» **TASK DETAILS**:
Copy every line below that has the word "pixel" in it.

[Collected data entries]
········

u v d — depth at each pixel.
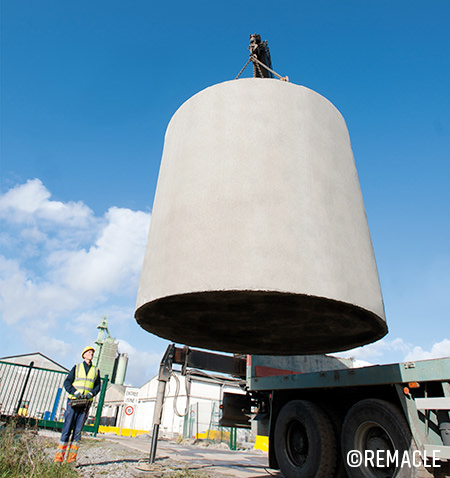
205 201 3.14
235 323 3.83
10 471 3.79
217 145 3.35
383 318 3.35
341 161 3.62
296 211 3.02
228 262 2.84
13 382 12.95
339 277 2.96
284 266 2.80
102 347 50.16
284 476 5.25
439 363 3.61
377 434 4.16
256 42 7.07
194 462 7.21
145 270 3.48
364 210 3.77
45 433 9.84
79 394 5.13
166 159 3.94
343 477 4.62
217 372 7.12
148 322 3.87
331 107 3.93
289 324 3.74
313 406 5.01
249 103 3.50
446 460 3.40
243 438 19.23
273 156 3.20
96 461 6.06
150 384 40.25
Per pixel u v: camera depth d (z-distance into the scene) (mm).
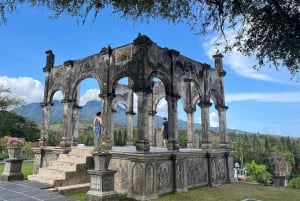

········

» **ANSWER SPACE**:
u v d — depth at each pixel.
Per pixel u v: camera depth d (z-distance into the scene) (mm).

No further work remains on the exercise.